NCPA - National Center for Policy Analysis


September 19, 2007

Doctors rely on medicines approved for other diseases to try to save patients for whom all other treatments have failed.  But as new medicines come to market at ever-higher prices, insurers are pushing back, limiting coverage of high-priced medicines used to treat relatively small groups of patients -- categorized as "specialty pharmaceuticals"  -- to only the disease for which they are specifically approved by the Food and Drug Administration, says the Wall Street Journal.

Specialty pharmaceuticals comprise the fastest-growing part of health spending, insurance officials say:

  • By pushing generics, insurers have clamped down on spending on other types of medicines, which rose 6 percent in 2006, according to Express Scripts, Inc., one of the largest pharmacy-benefit managers.
  • By contrast, spending on specialty drugs soared 21 percent last year; they accounted for nearly a quarter of total drug spending in the United States, according to Health Strategies Group, a New Jersey consulting firm.
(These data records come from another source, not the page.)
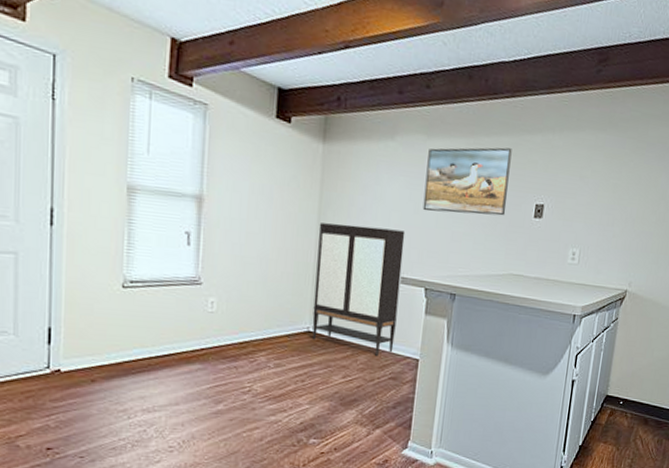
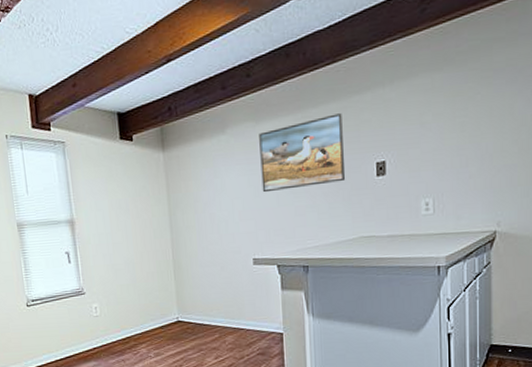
storage cabinet: present [312,223,405,356] -> none [171,215,257,335]

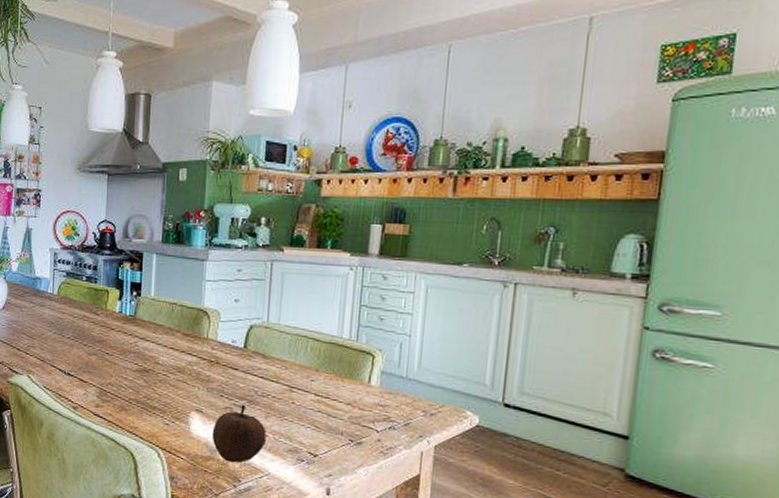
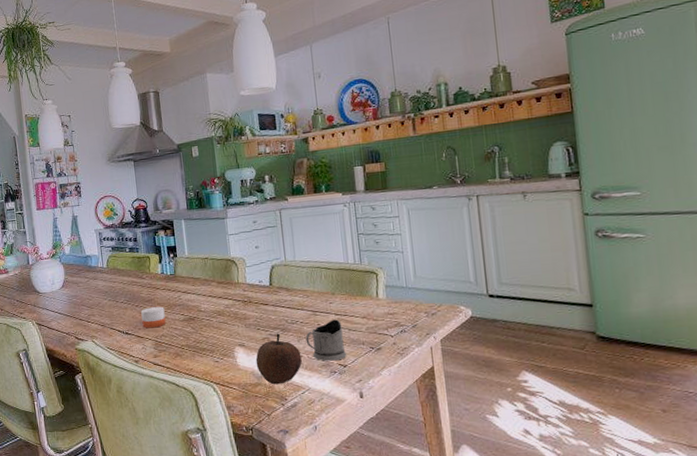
candle: none [88,349,116,374] -> present [141,306,166,329]
tea glass holder: none [275,400,321,448] -> present [305,319,346,361]

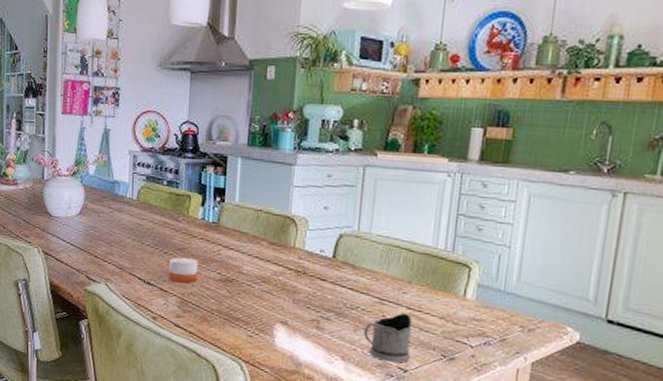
fruit: present [255,333,302,385] -> none [297,317,355,378]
Insurers say they must limit use of the most expensive drugs to control health-care costs, which are surging at a 7 percent to 8 percent annual rate and continue to outpace inflation. It makes sense, they say, to require proof that a drug works in a patient's particular disease before doling out tens or hundreds of thousands of dollars.

Others disagree.  "A lot of patients are being denied potentially effective therapies.  What's happening is totally arbitrary and it's 100 percent correlated to when the prices went up.  Ten years ago, we never got questioned on our medical decision to prescribe the medicine with the best chance of helping our patients," says James Vredenburgh, an oncologist at Duke University Medical Center.